A CATL manteve a liderança com 355,2 GWh e 38,1% de participação — mais que o dobro do segundo colocado. A BYD ficou em segundo, com 157,9 GWh e 16,9%. Diferencial da BYD: fabrica baterias e também carros e híbridos plug-in; só em novembro vendeu mais de 130.000 veículos no exterior, quase quadruplicando o volume de um ano antes.
Outras chinesas em ascensão incluem CALB (44,3 GWh, 4,7%), Gotion High-tech (38,7 GWh, 4,1%), EVE Energy (24,6 GWh, 2,6%) e SVOLT (23,7 GWh, 2,5%).
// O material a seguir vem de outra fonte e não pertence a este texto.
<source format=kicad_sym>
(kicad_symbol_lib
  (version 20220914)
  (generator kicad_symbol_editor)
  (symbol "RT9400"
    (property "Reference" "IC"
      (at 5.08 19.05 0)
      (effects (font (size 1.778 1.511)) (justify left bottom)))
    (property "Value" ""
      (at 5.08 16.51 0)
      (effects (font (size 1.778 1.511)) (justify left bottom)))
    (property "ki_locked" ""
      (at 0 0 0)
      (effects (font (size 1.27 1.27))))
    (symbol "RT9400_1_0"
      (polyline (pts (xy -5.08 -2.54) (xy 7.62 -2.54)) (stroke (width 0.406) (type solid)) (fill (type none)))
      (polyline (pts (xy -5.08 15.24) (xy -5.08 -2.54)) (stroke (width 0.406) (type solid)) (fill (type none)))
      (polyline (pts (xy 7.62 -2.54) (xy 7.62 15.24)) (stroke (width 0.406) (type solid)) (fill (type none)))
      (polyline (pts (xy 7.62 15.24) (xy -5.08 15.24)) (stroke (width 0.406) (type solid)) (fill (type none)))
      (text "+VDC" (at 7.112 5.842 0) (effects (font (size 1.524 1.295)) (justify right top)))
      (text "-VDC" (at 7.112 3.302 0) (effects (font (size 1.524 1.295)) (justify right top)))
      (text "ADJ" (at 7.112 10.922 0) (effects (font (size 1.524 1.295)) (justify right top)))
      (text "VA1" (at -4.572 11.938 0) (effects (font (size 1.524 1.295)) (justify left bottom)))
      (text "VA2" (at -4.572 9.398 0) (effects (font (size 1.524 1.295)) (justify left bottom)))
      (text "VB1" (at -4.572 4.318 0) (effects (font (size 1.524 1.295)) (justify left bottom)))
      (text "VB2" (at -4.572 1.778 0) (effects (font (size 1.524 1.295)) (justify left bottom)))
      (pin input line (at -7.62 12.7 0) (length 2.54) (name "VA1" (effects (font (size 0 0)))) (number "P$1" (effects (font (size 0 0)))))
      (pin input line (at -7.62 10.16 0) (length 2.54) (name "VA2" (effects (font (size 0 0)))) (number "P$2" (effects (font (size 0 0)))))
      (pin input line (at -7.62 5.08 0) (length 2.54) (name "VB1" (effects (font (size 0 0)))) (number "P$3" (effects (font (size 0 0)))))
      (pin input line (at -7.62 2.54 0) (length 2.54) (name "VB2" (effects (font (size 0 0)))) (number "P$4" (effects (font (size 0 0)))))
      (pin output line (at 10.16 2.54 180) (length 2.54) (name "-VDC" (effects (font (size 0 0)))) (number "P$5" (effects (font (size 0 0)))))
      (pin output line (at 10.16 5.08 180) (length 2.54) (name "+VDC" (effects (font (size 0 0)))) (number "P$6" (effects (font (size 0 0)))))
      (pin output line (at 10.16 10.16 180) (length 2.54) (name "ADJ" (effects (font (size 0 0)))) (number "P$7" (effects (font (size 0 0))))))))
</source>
Entre coreanas e japonesas, a LG Energy Solution ocupa o terceiro lugar com 86,5 GWh, fornecendo para Kia (como EV3) e para a plataforma Ultium da Chevrolet (Equinox, Blazer, Silverado). A desaceleração em alguns modelos da Tesla afetou seu ritmo. A SK On soma 37,7 GWh (Hyundai Ioniq 5, Kia EV6, Ford e Volkswagen), a Panasonic 35,9 GWh (grande parceira da Tesla, ampliando acordos na América do Norte) e a Samsung SDI 25,1 GWh (BMW i4, i5, i7, iX e Audi Q6 e-Tron).
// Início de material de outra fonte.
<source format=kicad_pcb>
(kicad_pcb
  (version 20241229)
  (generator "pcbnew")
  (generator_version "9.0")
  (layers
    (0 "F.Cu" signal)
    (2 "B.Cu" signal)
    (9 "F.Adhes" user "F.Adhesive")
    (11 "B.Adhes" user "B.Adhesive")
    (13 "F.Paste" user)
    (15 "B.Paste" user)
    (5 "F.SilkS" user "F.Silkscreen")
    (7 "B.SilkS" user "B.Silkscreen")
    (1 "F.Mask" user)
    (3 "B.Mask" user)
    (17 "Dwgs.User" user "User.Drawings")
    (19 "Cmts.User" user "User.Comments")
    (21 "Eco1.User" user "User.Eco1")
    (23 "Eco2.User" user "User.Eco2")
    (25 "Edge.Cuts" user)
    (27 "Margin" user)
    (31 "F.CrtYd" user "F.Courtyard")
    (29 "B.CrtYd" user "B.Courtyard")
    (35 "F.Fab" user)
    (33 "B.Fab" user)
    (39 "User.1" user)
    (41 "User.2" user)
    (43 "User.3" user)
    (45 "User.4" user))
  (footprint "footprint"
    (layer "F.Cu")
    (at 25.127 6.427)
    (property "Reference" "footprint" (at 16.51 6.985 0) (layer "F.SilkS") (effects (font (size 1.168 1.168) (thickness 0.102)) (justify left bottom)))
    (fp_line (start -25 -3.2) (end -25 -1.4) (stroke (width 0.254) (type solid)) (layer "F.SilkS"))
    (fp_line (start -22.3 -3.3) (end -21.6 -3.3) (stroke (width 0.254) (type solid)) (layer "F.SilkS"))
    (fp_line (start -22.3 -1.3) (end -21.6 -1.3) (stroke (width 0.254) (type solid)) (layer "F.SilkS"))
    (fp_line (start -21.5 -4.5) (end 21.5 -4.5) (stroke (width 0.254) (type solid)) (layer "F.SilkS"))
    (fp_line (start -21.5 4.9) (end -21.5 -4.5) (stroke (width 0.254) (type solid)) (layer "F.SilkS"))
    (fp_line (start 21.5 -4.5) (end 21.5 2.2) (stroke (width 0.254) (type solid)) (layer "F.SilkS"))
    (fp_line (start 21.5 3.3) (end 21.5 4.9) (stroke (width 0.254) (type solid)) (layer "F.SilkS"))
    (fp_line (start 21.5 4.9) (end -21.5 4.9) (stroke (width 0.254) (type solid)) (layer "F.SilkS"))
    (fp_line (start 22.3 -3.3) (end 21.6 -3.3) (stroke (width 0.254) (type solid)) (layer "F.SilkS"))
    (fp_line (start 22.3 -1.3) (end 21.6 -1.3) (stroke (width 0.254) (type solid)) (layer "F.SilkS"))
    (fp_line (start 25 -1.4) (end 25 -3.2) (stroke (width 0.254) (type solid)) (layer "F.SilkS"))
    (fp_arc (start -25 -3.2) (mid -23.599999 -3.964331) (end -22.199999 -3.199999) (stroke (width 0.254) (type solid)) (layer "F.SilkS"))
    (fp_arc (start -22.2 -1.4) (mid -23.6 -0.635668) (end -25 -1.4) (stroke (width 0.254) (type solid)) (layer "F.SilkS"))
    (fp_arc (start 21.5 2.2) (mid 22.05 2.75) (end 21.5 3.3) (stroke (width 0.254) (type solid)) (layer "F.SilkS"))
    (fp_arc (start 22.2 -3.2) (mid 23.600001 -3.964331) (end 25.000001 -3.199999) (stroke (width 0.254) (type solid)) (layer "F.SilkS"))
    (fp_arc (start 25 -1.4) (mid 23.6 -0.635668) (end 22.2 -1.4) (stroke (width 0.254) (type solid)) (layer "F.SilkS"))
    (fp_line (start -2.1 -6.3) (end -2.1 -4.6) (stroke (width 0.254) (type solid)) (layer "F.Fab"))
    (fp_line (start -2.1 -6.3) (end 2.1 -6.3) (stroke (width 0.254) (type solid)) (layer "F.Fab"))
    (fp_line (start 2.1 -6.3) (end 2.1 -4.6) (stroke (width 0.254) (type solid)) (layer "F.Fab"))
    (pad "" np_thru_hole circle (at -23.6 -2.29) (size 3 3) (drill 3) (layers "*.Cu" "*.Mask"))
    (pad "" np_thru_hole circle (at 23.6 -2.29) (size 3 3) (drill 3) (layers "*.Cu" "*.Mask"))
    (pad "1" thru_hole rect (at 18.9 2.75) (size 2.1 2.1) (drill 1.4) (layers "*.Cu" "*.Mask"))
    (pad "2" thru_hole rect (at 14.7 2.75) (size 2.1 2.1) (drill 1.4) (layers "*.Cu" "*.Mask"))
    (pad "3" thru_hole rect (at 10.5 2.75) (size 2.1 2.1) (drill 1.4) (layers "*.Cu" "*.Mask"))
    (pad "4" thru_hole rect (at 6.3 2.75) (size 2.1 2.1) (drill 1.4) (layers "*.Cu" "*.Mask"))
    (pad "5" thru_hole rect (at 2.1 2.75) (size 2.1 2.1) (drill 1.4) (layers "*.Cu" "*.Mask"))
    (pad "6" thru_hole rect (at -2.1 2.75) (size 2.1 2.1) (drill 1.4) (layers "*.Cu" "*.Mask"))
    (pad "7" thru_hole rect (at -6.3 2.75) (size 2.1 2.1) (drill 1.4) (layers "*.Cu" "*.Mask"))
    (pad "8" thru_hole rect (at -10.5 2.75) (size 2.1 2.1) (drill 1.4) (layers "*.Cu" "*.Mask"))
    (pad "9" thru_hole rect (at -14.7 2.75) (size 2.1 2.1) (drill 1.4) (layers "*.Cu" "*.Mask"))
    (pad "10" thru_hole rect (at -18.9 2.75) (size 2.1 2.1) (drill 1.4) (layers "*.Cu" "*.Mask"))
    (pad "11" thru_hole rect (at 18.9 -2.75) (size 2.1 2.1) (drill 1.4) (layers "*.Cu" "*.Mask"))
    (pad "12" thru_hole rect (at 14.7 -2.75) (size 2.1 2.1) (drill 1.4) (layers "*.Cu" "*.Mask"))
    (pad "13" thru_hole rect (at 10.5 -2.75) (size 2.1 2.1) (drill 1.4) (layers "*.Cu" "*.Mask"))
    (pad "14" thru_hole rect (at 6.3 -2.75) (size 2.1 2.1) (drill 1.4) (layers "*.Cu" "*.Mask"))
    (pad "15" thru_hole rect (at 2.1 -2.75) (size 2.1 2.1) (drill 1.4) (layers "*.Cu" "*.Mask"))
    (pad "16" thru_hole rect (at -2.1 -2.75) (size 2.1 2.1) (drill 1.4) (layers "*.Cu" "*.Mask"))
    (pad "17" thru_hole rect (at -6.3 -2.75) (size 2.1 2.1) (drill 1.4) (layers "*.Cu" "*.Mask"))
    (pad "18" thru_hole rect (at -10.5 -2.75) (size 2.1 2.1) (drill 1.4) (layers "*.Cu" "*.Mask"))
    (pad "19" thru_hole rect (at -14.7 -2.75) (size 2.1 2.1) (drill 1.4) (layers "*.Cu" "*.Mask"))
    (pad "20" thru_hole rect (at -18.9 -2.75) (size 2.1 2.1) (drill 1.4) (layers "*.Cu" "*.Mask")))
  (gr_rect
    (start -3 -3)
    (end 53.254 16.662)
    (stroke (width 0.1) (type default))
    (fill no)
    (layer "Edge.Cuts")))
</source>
A disputa ocorre em várias frentes. A CATL equipa desde marcas chinesas (Zeekr, Xiaomi) até globais (Tesla, BMW, Volkswagen). A BYD dispara na Europa: uso de suas baterias saltou mais de 216% nos dez primeiros meses do ano, impulsionado por elétricos acessíveis e competitivos.
A estratégia do setor migra de expansão pura para operações locais: contratos longos de insumos e novas fábricas próximas às linhas de montagem na Europa e na América do Norte. Adaptar-se às regras regionais e garantir cadeias de suprimento estáveis virou requisito para manter a vantagem.
Com montadoras buscando maior densidade energética, vida útil mais longa e fornecimento local, a concorrência tende a se acirrar após 2026. A transição do combustível fóssil para a eletrificação é, sobretudo, uma mudança de poder — e, por ora, ele emana com mais força da Ásia.